Required work:
[1] Translate this sentence from the cross mesh resharding feature post into Spanish: "Sender selection is about load balancing among different devices/hosts and order is about load balancing along time axis."
[2] Write the next part of the cross mesh resharding feature post, picking up after its final sentence.

---------- Source text ----------

[FEATURE] Optimize order of shard tiles communication in cross mesh resharding
Background
Mentioned in issue 416, one cross mesh resharding task is composed of many "N-to-M data send task" and each "N-to-M data send task" could be handled by NCCL send/recv or NCCL broadcast. In current implementation, one ray actor executes these send/recv/broadcast NCCL instructions one by one without concurrency for one cross mesh resharding task. That means we have to wait for the first NCCL instruction to finish before launching the second NCCL instruction. When the first instruction is blocked, all the following instructions will be blocked. Therefore the order of these NCCL instructions to be executed should be carefully decided. Here is an example showing how order will affect speed.

I test this resharding example and my optimization of order indeed could speed up the overall performance.
Here is the test code: src_mesh involves 2 hosts and dst_mesh involves 3 hosts.
The experiment log clearly shows effectiveness of optimizing order.

On top of order, we should also decide which device should be used as sender for every task. Sender selection is about load balancing among different devices/hosts and order is about load balancing along time axis.
My implementation
I define the above problem in ReshardingLoadBalancingTaskSolver and abstract it into a mathematically decent form by AbstractedLoadBalancingTaskSolver. I implement a search algorithm AbstractedLoadBalancingTaskSolverSearchAlgo for small-scale cases and a greedy algorithm AbstractedLoadBalancingTaskSolverGreedyAlgo for large-scale cases. The DFS based search algorithm is slow and could be improved by designing better pruning strategies. The greedy algorithm is not optimal and could be further improved.

---------- Dataset excerpt ----------

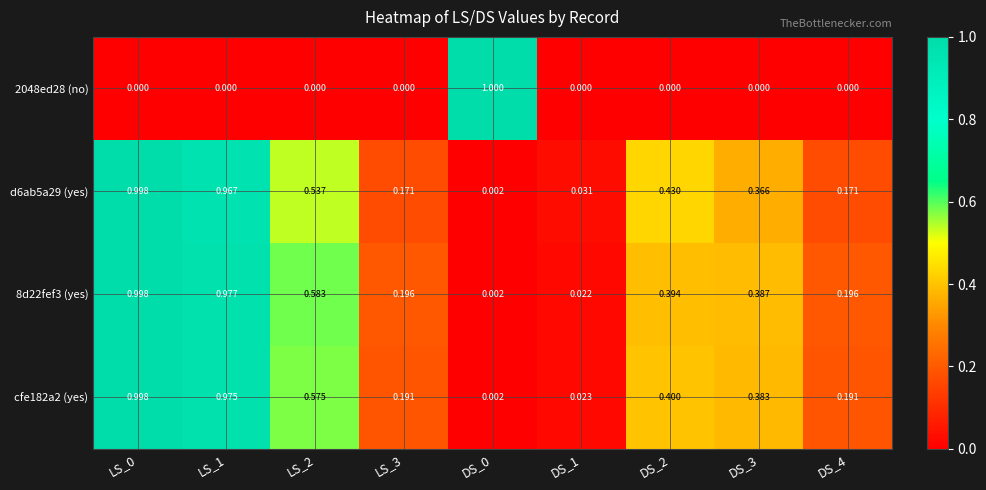

Is the value of d6ab5a29 (yes) at LS_0 greater than the value of cfe182a2 (yes) at LS_3?

Yes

----------

Exercise responses:
[1] La selección del emisor tiene que ver con el balanceo de carga entre distintos dispositivos/hosts, y el orden tiene que ver con el balanceo de carga a lo largo del eje temporal.

[2]
Current Limitations to apply the features
- Because the bottleneck of cross mesh resharding is usually at NIC which is host level. Thus we need at least 4 hosts in one resharding task(2 in src_mesh and 2 in dst_mesh) to possibly have concurrency. Current Alpa example only involves one host as src_mesh and one host as dst_mesh. The above example involves 5 hosts. Such resharding cases never occur in current end-to-end training example of Alpa. That means this Feature could not give us immediately improvements now. Maybe if we have multiple NICs in one hosts, the features could play a more important role.
- Since the problem has been abstracted out and it is NP-hard, algorithmic solutions to it could be continuously designed and improved. Current DFS is slow (when we have 20 more hosts in one resharding) and Greedy algorithm could be hacked.
We could add this feather in main branch when we need it later. I create this PR to keep Alpa collaborators updated and gather suggestions and requirements.
Thank you. I'll try to finish reviewing this one by Thursday
@TarzanZhao @zhisbug Do we have any updates on this PR?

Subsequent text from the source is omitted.